----- Document extract -----

Dolphin Numbers Still Low Despite "Safe" Tuna Fishing, Experts Say
for National Geographic News
|March 26, 2007|
Spotted and spinner dolphin populations in the eastern tropical Pacific
Ocean have yet to recover, despite nearly 20 years of friendlier tuna
fishing practices, researchers say.
But no one is quite sure why the dolphins are having a hard time bouncing back. So a team of researchers regularly probes an 8.1-million-square-mile (21-million-square-kilometer) swath of the remote ocean for clues.
As part of the Stenella Abundance Research Project, the team counts dolphins as well as seabirds, fish, turtles, and squid. It also measures water temperature and salinity and maps the ocean currents.
"You can't count dolphins in a vacuum," said Lisa Ballance, a marine ecologist with the National Oceanic and Atmospheric Administration (NOAA) and chief scientist for the research voyages.
"If you see a change in abundance over time, you need to know why that change is occurring," she added.
The surveys, which started in the 1970s, currently go out every three years to survey the ecosystem. The most recent outing returned last December.
Tuna fisheries in the eastern tropical Pacific killed millions of dolphins in the 1950s, '60s, and '70s, Ballance said.
"It's a relatively unique and prevalent phenomenon that in the eastern tropical Pacific, large schools of big-bodied yellowfin tuna are found in the same aggregation with spotted and spinner dolphins," she said.
The tuna and dolphins both chase smaller fish to the ocean's surface, which in turn attracts seabirds.
"This whole assemblage gets together and essentially serves as a very highly visual signal that indicates the location of a school of yellowfin tuna," she said (see a photo of yellowfin tuna).
Tuna fishers learned to use this visual signal as a cue to launch speedboats to round up the dolphins—and the tuna around them—in purse seine nets.
The technique yielded tons of tuna, Ballance said, but proved lethal to the dolphins.

----- Entries provided -----

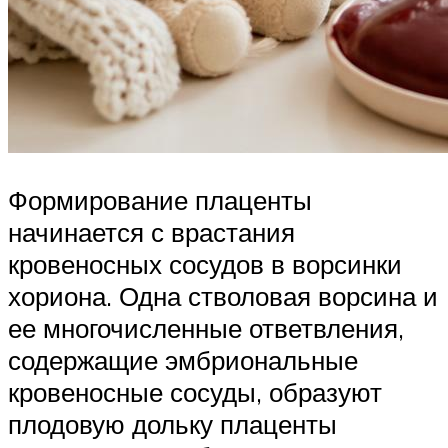
Формирование плаценты
начинается с врастания
кровеносных сосудов в ворсинки
хориона. Одна стволовая ворсина и
ее многочисленные ответвления,
содержащие эмбриональные
кровеносные сосуды, образуют
плодовую дольку плаценты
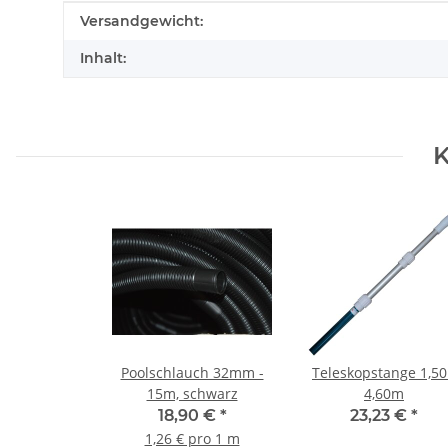
Produkteigenschaft
Wert
Versandgewicht:
Inhalt:
K
Poolschlauch 32mm -
Teleskopstange 1,50
15m, schwarz
4,60m
18,90 €
*
23,23 €
*
1,26 € pro 1 m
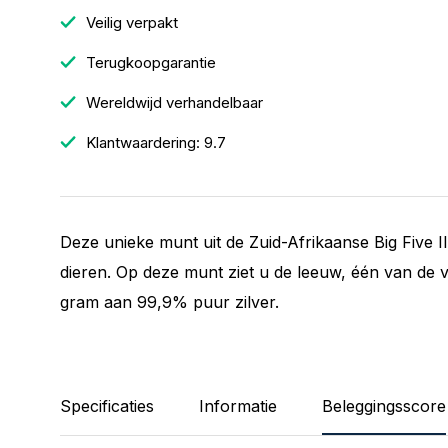
Veilig verpakt
Terugkoopgarantie
Wereldwijd verhandelbaar
Klantwaardering: 9.7
Deze unieke munt uit de Zuid-Afrikaanse Big Five II
dieren. Op deze munt ziet u de leeuw, één van de v
gram aan 99,9% puur zilver.
Specificaties
Informatie
Beleggingsscore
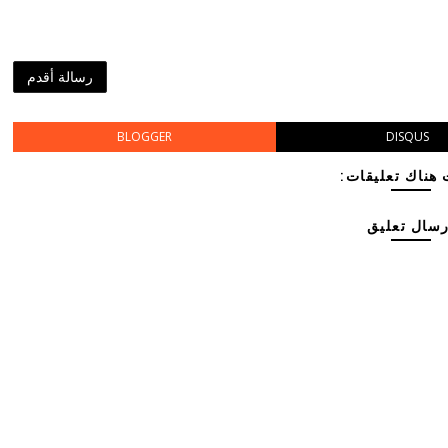
رسالة أقدم
BLOGGER
DISQUS
هناك تعليقات:
رسال تعليق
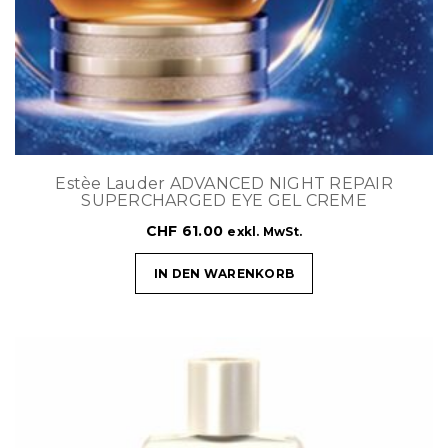
Estèe Lauder ADVANCED NIGHT REPAIR
SUPERCHARGED EYE GEL CREME
CHF
61.00
exkl. MwSt.
IN DEN WARENKORB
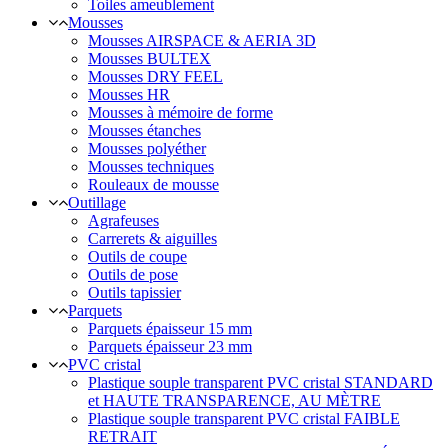
Toiles ameublement
Mousses
Mousses AIRSPACE & AERIA 3D
Mousses BULTEX
Mousses DRY FEEL
Mousses HR
Mousses à mémoire de forme
Mousses étanches
Mousses polyéther
Mousses techniques
Rouleaux de mousse
Outillage
Agrafeuses
Carrerets & aiguilles
Outils de coupe
Outils de pose
Outils tapissier
Parquets
Parquets épaisseur 15 mm
Parquets épaisseur 23 mm
PVC cristal
Plastique souple transparent PVC cristal STANDARD
et HAUTE TRANSPARENCE, AU MÈTRE
Plastique souple transparent PVC cristal FAIBLE
RETRAIT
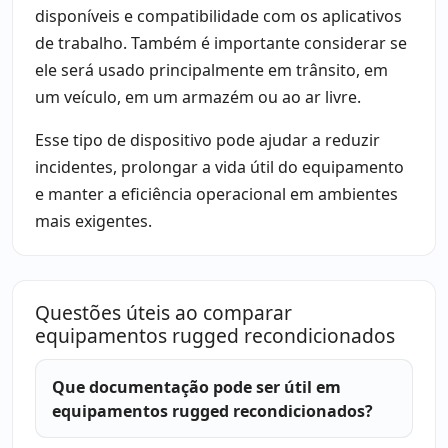
disponíveis e compatibilidade com os aplicativos
de trabalho. Também é importante considerar se
ele será usado principalmente em trânsito, em
um veículo, em um armazém ou ao ar livre.
Esse tipo de dispositivo pode ajudar a reduzir
incidentes, prolongar a vida útil do equipamento
e manter a eficiência operacional em ambientes
mais exigentes.
Questões úteis ao comparar
equipamentos rugged recondicionados
Que documentação pode ser útil em
equipamentos rugged recondicionados?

-----

To do:
• a. List every kind of animal that the dolphin article says the research team counts.
• b. According to the dolphin article, how often do the surveys currently go out?
• c. Return word for word the part of the dolphin article that begins at the words "Tuna fisheries in" and stops after "turn attracts seabirds.".

Answers by task:
• a. Dolphins, seabirds, fish, turtles, and squid.

• b. Every three years.

• c.
Tuna fisheries in the eastern tropical Pacific killed millions of dolphins in the 1950s, '60s, and '70s, Ballance said.
"It's a relatively unique and prevalent phenomenon that in the eastern tropical Pacific, large schools of big-bodied yellowfin tuna are found in the same aggregation with spotted and spinner dolphins," she said.
The tuna and dolphins both chase smaller fish to the ocean's surface, which in turn attracts seabirds.